== Data to process ==
%%

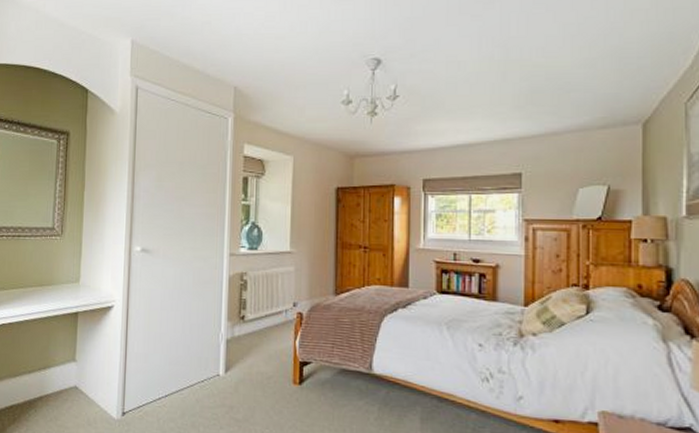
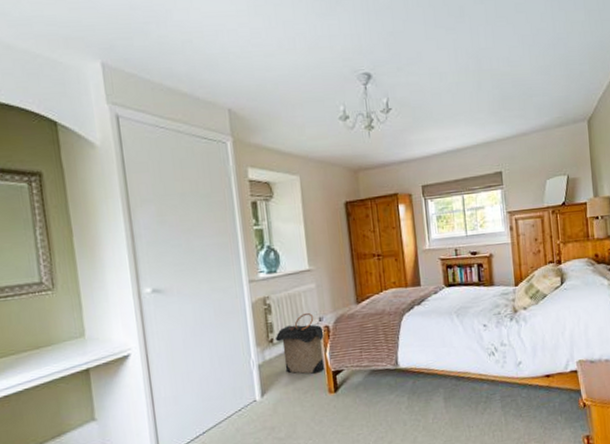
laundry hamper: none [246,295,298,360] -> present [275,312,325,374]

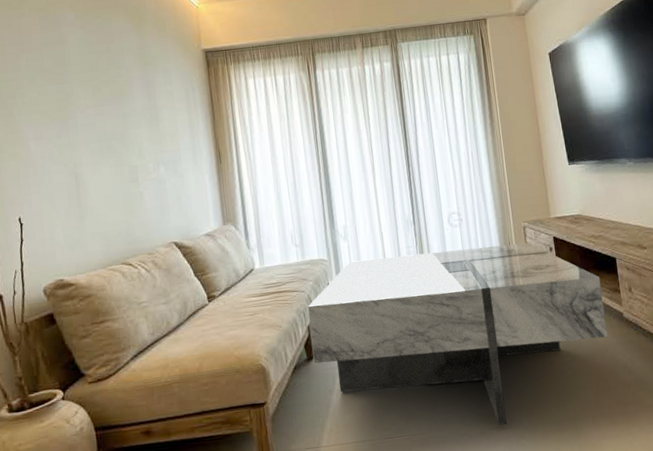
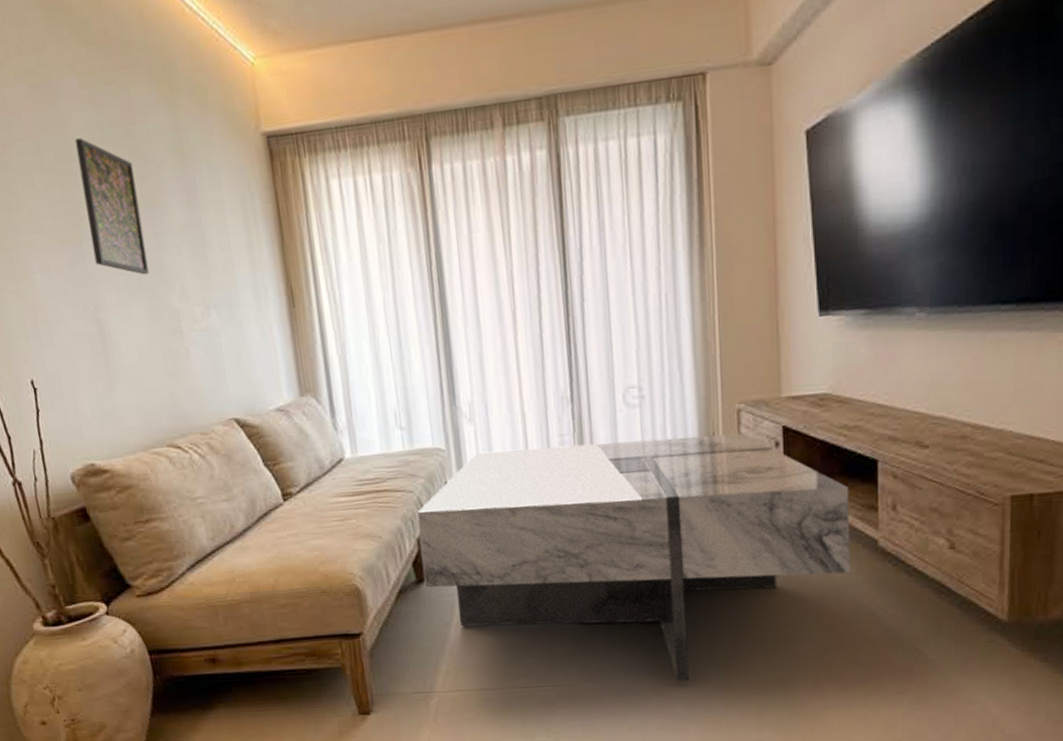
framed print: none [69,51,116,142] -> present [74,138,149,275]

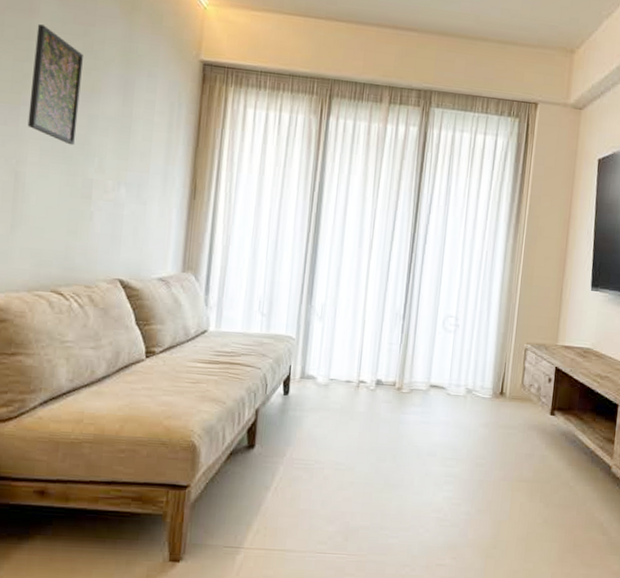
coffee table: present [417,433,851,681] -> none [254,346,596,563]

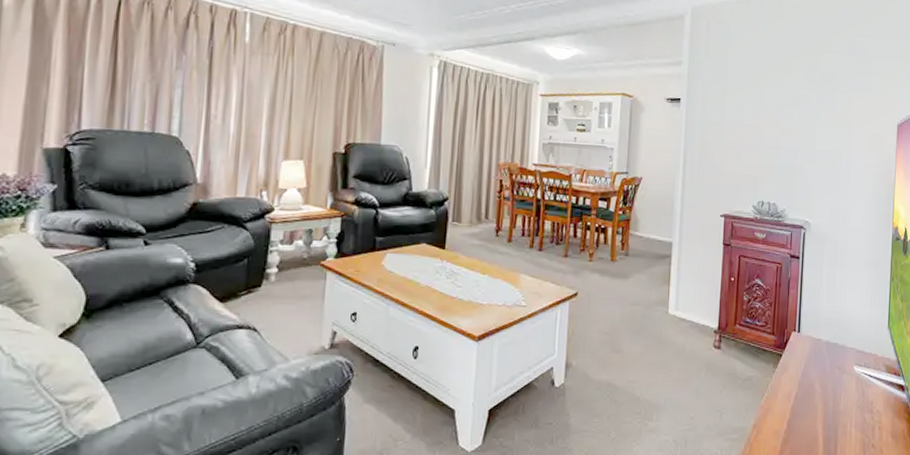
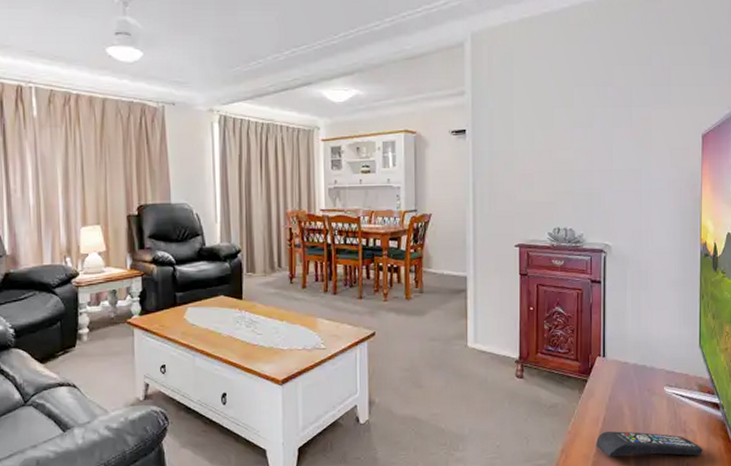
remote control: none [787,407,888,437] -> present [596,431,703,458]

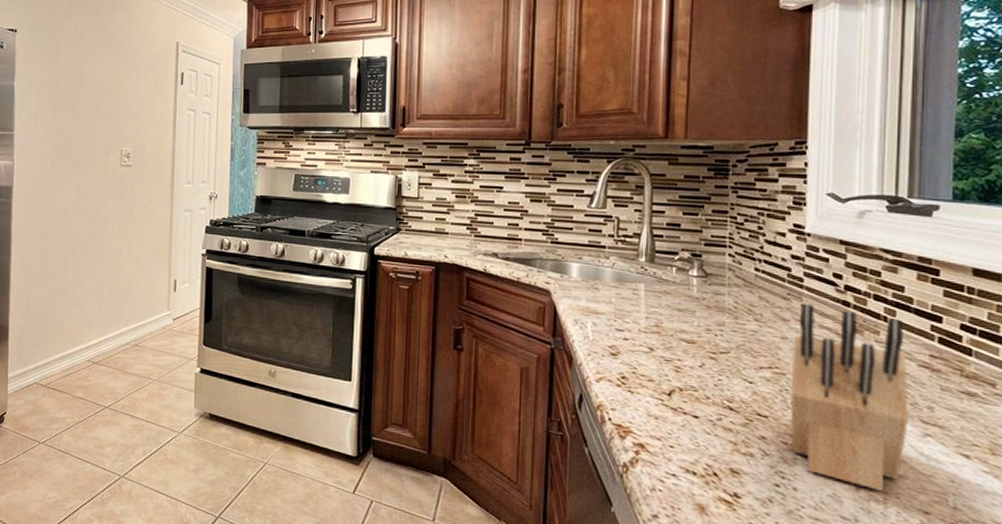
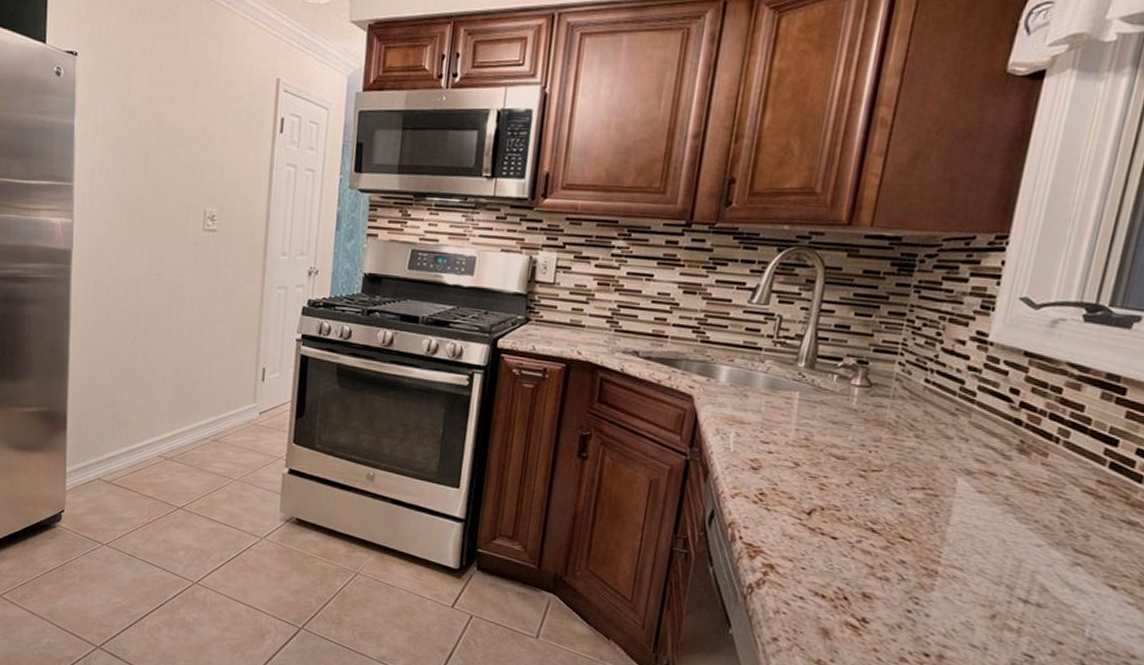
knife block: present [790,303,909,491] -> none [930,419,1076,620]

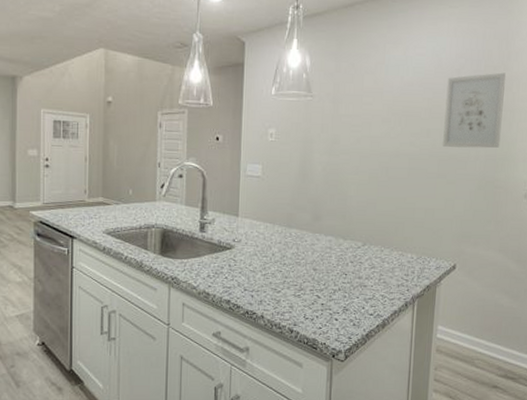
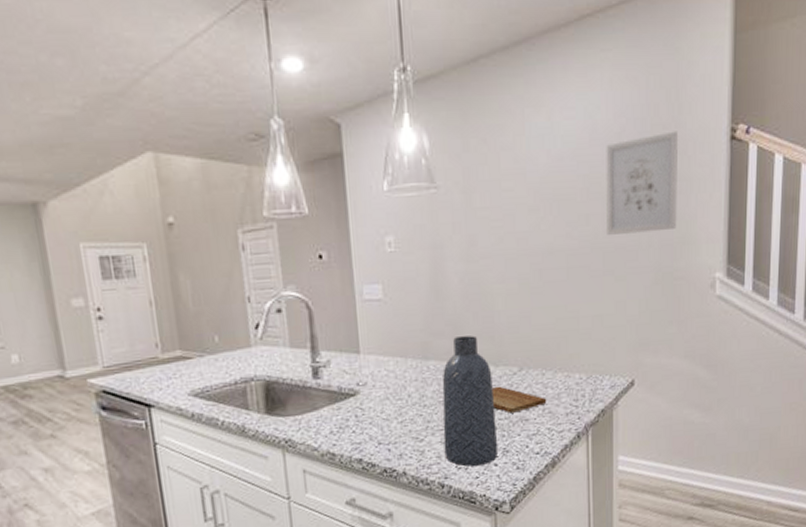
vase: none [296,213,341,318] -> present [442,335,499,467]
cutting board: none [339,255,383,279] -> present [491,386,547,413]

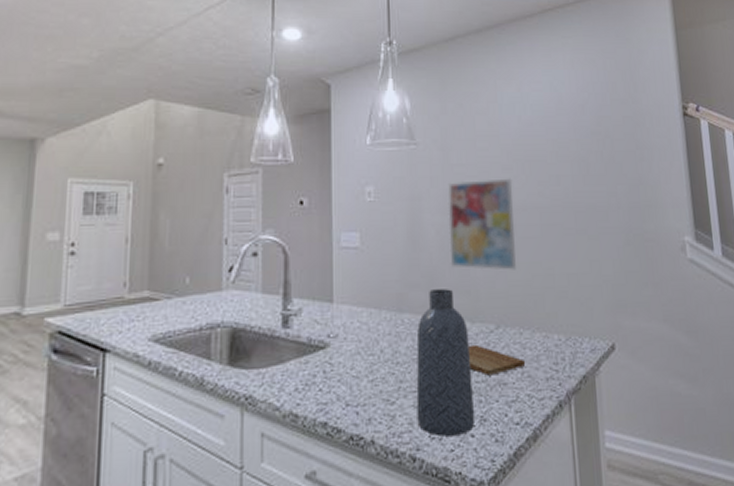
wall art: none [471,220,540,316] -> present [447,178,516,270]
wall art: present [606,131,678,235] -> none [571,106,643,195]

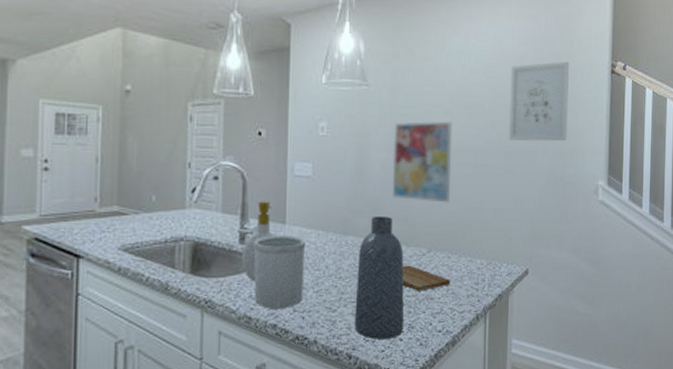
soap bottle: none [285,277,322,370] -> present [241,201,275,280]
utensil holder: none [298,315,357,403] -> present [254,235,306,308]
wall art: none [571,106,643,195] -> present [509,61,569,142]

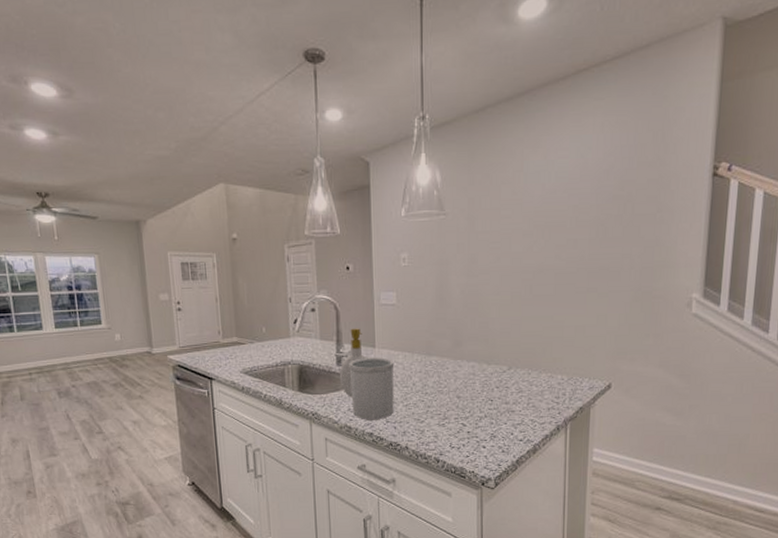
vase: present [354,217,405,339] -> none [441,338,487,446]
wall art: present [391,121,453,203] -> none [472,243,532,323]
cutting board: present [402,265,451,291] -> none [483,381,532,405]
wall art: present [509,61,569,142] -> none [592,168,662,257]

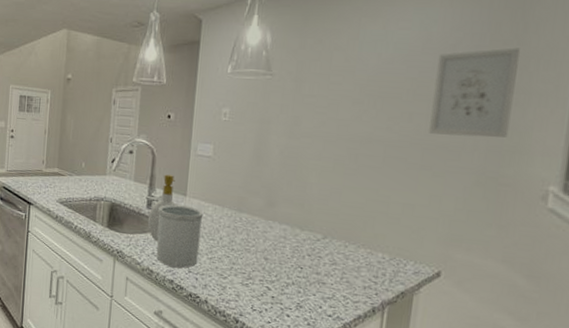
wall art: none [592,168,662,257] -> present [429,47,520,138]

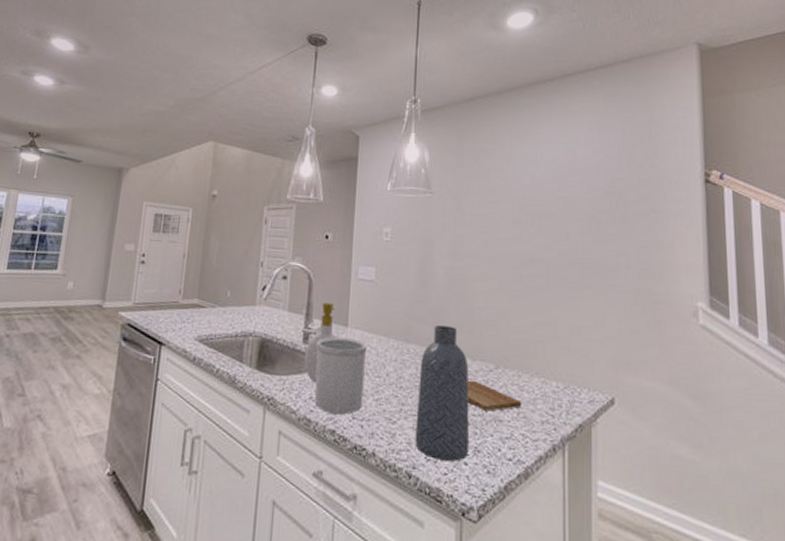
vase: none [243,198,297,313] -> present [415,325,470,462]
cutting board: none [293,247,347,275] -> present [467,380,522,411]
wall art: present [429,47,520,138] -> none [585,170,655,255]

%%

== Assignment ==
Print out the entries once more, unchanged. No pictures.

== The completed task ==
laundry hamper: none [246,295,298,360] -> present [275,312,325,374]

framed print: none [69,51,116,142] -> present [74,138,149,275]

coffee table: present [417,433,851,681] -> none [254,346,596,563]

remote control: none [787,407,888,437] -> present [596,431,703,458]

knife block: present [790,303,909,491] -> none [930,419,1076,620]

vase: none [296,213,341,318] -> present [442,335,499,467]
cutting board: none [339,255,383,279] -> present [491,386,547,413]

wall art: none [471,220,540,316] -> present [447,178,516,270]
wall art: present [606,131,678,235] -> none [571,106,643,195]

soap bottle: none [285,277,322,370] -> present [241,201,275,280]
utensil holder: none [298,315,357,403] -> present [254,235,306,308]
wall art: none [571,106,643,195] -> present [509,61,569,142]

vase: present [354,217,405,339] -> none [441,338,487,446]
wall art: present [391,121,453,203] -> none [472,243,532,323]
cutting board: present [402,265,451,291] -> none [483,381,532,405]
wall art: present [509,61,569,142] -> none [592,168,662,257]

wall art: none [592,168,662,257] -> present [429,47,520,138]

vase: none [243,198,297,313] -> present [415,325,470,462]
cutting board: none [293,247,347,275] -> present [467,380,522,411]
wall art: present [429,47,520,138] -> none [585,170,655,255]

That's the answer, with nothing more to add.